You don't need to load/reload the module to change module params:

# id
uid=0(root) gid=0(root) groups=0(root),1(bin),2(daemon),3(sys)
# cat /sys/module/udmabuf/parameters/size_limit_mb
64
# echo 128 > /sys/module/udmabuf/parameters/size_limit_mb
# cat /sys/module/udmabuf/parameters/size_limit_mb
128

> > Or warn the user similar
> > to what kperf does: https://github.com/facebookexperimental/kperf/blob/main/devmem.c#L308
> >
> > So either having a kernel warn or tuning 63MB up to something sensible
> > (1G?) should prevent people from going through the pain..
> >
> 
> Agreed with both. Another option is updating the devmem.rst docs:
> 
> "Some drivers may struggle to run devmem TCP when the dmabuf size is
> too small, especially when it's smaller than the number of rx ring
> slots. Look for this warning in dmesg." etc.
> 
> But I don't see the need to outright disable this "dmabuf size < ring
> size" use case for everyone to solve this.
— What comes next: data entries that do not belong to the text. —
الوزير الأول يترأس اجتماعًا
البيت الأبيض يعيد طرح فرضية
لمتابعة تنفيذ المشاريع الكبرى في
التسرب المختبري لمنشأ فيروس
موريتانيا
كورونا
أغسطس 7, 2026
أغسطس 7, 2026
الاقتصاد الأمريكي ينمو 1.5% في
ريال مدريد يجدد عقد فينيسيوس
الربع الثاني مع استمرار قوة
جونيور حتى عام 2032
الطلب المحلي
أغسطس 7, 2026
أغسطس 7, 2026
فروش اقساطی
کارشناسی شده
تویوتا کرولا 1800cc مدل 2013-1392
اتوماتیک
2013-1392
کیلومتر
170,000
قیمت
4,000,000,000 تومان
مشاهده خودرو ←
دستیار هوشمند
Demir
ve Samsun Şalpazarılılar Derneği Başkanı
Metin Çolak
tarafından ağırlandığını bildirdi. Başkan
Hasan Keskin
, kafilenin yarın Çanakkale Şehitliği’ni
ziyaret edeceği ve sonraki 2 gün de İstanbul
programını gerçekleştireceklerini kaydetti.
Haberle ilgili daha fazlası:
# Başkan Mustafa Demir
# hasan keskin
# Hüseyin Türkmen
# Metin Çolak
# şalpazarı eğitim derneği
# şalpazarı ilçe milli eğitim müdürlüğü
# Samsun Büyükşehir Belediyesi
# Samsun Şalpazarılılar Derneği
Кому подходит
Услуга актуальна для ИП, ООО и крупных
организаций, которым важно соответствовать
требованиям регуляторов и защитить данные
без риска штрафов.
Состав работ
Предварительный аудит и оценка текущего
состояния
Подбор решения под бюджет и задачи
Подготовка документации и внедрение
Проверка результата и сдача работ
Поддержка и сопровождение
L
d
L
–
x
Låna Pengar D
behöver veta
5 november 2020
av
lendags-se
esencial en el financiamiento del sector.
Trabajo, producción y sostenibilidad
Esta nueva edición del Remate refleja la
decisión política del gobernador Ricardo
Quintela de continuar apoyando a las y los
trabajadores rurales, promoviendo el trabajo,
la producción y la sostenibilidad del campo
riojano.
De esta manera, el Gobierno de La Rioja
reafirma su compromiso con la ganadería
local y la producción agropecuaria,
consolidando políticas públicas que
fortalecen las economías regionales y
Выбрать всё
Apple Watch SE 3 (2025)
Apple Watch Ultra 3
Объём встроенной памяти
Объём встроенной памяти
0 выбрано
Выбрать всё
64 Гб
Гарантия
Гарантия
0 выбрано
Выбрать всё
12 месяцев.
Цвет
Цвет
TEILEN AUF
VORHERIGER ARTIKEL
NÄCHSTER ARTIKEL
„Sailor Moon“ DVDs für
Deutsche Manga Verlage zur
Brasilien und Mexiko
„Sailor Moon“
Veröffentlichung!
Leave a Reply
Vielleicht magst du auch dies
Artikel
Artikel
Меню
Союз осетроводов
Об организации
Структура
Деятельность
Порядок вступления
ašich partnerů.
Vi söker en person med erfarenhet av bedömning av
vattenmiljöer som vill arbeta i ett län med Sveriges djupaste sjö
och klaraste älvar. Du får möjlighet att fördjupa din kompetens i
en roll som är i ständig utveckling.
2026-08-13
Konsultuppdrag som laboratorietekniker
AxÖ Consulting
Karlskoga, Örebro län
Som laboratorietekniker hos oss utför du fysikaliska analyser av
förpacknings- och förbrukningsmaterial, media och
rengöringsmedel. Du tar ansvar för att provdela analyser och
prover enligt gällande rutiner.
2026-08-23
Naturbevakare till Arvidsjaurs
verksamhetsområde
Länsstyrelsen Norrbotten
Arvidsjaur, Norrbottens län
Agreed. The fact that mlx5 has issues with small pp should be fixed,
I'm not arguing with that. I'm trying to understand whether giving
a hint to the user about dmabuf < pp size is helpful or not (because
it will most likely will lead to poor perf, which is the main point
of devmem).

> > > I added devmem TCP support with udmabuf selftests to demonstrate that
> > > the feature is non-proprietary, not to advertise that devmem tcp +
> > > udmabuf is a great combination. udmabuf is actually terrible for
> > > devmem TCP. The 64MB limit is way too small for anyone to do anything
> > > performant on it and by dmaing into host memory you lose many of the
> > > benefits of devmem TCP (lower mem bw + pcie bw utilization).
> >
> > It would still be nice to have a udmabuf as a properly supported option.
> > This can drive the UAPI performance conversions: for example, comparing
> > existing tcp rx zerocopy vs MSG_SOCK_DEVMEM.. So let's not completely
> > dismiss it. We've played internally with doing 2MB udmabuf huge-pages,
> > might post it at some point..
> >
> > > If you're running real experiments with devmem TCP I suggest moving to
> > > real dmabufs as soon as possible, or at least hack udmabuf to give you
> > > large sizes. We've open sourced our production devmem TCP userspace:
> > >
> > > https://github.com/google/tcpgpudmarxd
> > > https://github.com/google/nccl-plugin-gpudirecttcpx
> > >
> > > Porting it to upstream APIs + your dmabuf provider will have you run
> > > much more interesting tests than anything you do with udmabuf I think,
> > > unless you hack the udmabuf size.
> >
> > I found these a bit too late, so I reimplemented the plugin over
> > upstream APIs :-[
> 
> Oh, where? Is it open source?

No, but depending on where we end up I think it should be possible
to make it open source. The is no secret sauce in there..